Hoje é assegurado ao Ministério Público pela carta política de 1988: a) a vitaliciedade, consistente na garantia da perda do cargo, após dois anos de exercício, apenas por decisão judicial transitada em julgado; b) a inamovibilidade consiste na circunstância de a remoção só poder ocorrer por interesse público ou por decisão do órgão colegiado competente do próprio Ministério Público, pelo voto da maioria absoluta de seus membros, assegurada ampla defesa; c) irredutibilidade de subsídios; e d) foro privativo nos tribunais. Os membros do Ministério Público desfrutam de independência no exercício de sua função, inexistindo vinculo de subordinação, apenas o respeito à Constituição e às leis. No que se refere às garantias relativas à instituição, foram asseguradas a autonomia funcional, administrativa e financeira. A autonomia financeira consiste na possibilidade de elaborar sua proposta orçamentária dentro dos limites da Lei de Diretrizes Orçamentárias. Pode o Ministério Público propor ao Poder Legislativo a criação e a extinção de seus cargos, serviços auxiliares, provendo-os por concurso público de provas e títulos, a política remuneratória e os planos de carreira. Cabe à lei dispor sobre sua organização e funcionamento. Desfruta de autonomia funcional e administrativa, “com possibilidade de prover diretamente seus cargos”. Essas alterações conferiram possibilidade prática ao Ministério Público de investigar e reprimir os poderosos, não apenas na esfera criminal, como também defendendo os direitos dos consumidores, defendendo o meio ambiente, etc.
Pode-se citar também, como avanço, a previsão da fiscalização pelo Poder Legislativo com auxílio dos Tribunais de Contas, a previsão expressa e direta de diversas ações constitucionais para assegurar e implementar direitos individuais ou coletivos, a equiparação entre o trabalhador rural e urbano, muitos são os exemplos.
Apesar dos 29 anos de vigência, ela ainda não está totalmente efetivada?
A Constituição de 1988 se classifica como “programática”, isto é, ela instituiu programas a serem implementados ao longo do tempo, importantes institutos foram implementados e muitos outros ainda dependem leis para sua implementação. Daí a necessidade de o povo conhecer a Constituição e exigir de seus representantes a efetividade da Constituição. Ou seja, a chave para a efetividade das previsões constitucionais é a democracia, o voto consciente e a participação popular. Como, por exemplo, a pressão das manifestações populares de 2013 e a edição da Lei das Organizações Criminosas (Lei nº 12.850/2013) que institui a “colaboração premiada” e permitiu reprimir crimes de colarinho branco como jamais se imaginou que fosse possível no Brasil.
É fato que ainda persistir uma realidade muito diferente das promessas constitucionais, sendo recorrente o exemplo da previsão como direito social de um salário mínimo capaz de atender necessidades vitais básicas da pessoa e de sua família, dentre muito outros exemplos.

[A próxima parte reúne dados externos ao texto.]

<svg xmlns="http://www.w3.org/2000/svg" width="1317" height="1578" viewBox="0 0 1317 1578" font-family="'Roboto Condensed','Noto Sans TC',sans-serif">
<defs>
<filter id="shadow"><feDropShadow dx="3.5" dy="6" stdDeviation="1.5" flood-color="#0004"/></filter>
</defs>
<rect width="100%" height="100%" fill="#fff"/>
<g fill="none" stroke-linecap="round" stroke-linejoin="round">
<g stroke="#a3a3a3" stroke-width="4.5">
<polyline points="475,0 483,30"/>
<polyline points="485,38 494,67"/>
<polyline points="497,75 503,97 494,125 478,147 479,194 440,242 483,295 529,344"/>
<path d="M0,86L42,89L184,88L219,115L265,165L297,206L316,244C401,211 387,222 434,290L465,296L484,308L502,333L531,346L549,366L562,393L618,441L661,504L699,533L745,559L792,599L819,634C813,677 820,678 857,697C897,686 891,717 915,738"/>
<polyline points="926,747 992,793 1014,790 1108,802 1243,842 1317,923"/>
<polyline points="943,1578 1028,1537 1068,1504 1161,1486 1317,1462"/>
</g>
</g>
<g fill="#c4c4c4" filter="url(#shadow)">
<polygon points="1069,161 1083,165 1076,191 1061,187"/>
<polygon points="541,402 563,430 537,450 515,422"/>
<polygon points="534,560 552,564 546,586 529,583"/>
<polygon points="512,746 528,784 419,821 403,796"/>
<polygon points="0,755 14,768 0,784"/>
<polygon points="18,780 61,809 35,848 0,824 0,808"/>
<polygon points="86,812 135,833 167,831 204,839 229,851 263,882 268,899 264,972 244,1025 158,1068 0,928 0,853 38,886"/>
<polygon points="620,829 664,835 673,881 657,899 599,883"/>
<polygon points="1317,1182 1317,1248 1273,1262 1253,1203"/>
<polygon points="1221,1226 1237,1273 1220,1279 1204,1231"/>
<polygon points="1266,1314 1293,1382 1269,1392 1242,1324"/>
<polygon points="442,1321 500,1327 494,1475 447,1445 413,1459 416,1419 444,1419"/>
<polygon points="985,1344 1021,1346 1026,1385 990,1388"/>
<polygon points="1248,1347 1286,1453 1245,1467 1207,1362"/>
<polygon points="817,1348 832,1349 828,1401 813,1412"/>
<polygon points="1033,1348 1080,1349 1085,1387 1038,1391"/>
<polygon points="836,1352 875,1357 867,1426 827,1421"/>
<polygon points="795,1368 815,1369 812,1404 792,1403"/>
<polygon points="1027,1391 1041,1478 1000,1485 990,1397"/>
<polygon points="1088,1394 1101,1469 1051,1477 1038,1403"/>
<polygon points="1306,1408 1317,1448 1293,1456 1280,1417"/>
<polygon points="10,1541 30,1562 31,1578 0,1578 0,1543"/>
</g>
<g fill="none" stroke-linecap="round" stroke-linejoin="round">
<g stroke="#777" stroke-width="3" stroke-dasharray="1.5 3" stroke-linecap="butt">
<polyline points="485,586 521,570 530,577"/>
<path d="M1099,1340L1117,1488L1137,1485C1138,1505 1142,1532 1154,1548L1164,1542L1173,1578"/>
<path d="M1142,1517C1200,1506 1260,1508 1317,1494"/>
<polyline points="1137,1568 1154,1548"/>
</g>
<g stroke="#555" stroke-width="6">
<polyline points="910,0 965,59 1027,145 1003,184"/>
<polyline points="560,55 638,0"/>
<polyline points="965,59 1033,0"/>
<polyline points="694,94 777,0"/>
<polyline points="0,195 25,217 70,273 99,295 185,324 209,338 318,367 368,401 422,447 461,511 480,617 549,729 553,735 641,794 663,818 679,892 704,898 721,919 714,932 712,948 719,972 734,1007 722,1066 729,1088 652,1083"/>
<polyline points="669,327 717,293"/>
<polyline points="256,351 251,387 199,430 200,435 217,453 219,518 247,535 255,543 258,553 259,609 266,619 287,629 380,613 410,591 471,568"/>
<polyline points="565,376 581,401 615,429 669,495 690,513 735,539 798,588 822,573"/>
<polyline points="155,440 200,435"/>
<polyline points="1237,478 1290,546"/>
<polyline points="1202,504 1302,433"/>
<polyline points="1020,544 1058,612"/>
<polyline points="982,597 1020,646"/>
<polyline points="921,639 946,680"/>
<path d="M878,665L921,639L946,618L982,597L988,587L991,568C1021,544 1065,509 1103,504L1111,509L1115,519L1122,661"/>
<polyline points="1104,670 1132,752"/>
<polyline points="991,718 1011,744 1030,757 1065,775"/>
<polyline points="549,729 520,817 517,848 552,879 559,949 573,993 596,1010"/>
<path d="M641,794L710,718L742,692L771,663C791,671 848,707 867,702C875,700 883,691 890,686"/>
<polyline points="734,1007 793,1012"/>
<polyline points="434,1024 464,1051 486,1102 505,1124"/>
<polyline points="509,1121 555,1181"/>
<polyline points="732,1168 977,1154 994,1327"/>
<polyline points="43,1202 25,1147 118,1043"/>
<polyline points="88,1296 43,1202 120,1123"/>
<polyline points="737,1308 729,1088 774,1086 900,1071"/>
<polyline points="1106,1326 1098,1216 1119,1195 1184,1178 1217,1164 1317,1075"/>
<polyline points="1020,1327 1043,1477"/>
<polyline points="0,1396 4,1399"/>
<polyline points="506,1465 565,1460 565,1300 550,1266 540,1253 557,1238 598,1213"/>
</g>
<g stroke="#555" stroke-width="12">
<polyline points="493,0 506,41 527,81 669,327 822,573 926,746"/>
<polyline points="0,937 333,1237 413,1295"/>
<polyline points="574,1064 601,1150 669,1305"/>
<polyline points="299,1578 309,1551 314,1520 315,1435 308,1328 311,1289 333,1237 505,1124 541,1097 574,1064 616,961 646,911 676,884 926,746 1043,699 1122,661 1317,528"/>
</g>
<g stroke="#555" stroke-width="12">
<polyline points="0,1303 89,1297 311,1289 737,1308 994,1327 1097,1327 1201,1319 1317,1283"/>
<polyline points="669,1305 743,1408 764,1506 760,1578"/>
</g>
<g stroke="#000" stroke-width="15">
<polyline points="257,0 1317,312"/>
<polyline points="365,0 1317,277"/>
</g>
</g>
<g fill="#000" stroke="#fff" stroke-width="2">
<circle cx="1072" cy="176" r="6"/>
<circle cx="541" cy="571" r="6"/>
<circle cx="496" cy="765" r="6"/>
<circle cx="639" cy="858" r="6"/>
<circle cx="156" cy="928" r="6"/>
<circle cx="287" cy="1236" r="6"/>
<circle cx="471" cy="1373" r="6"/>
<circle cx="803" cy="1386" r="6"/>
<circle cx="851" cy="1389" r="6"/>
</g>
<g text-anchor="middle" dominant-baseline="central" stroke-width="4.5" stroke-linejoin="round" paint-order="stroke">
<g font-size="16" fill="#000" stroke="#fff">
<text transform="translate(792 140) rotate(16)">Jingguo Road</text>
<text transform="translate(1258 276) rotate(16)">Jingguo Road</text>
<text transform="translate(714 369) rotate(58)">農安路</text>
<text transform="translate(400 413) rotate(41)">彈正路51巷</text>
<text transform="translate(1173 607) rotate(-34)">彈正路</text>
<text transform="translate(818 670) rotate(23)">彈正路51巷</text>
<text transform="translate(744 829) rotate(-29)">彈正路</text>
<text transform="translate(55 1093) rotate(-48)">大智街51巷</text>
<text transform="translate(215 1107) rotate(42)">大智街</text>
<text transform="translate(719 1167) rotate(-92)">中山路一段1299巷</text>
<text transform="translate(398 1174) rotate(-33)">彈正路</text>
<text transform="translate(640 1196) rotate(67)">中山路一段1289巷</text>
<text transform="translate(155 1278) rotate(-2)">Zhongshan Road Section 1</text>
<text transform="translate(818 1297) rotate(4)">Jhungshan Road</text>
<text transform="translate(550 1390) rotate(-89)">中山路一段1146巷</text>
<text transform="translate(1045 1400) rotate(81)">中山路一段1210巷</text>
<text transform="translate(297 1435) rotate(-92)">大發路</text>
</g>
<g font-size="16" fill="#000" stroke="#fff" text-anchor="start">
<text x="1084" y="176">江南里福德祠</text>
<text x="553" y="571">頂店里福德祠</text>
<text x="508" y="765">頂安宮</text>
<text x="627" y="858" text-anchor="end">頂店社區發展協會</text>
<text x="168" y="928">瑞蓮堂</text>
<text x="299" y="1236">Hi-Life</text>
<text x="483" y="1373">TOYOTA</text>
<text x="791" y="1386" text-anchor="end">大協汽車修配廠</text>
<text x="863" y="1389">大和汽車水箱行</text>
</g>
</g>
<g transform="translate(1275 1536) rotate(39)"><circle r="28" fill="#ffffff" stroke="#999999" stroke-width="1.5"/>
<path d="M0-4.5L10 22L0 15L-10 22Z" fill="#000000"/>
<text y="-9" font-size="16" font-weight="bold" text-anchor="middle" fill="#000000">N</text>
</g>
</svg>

O próprio guardião da Constituição, o Supremo Tribunal Federal, já declarou a existência de um “Estado de Coisas Inconstitucional” ao julgar a ADPF nº 347/DF no que toca ao sistema carcerário brasileiro. Mesmo assim, esta é a Constituição mais longa de nossa história – com exceção da Constituição Imperial de 1824 – e, certamente, a que mais foi cumprida. Cabe ao povo exigir mais.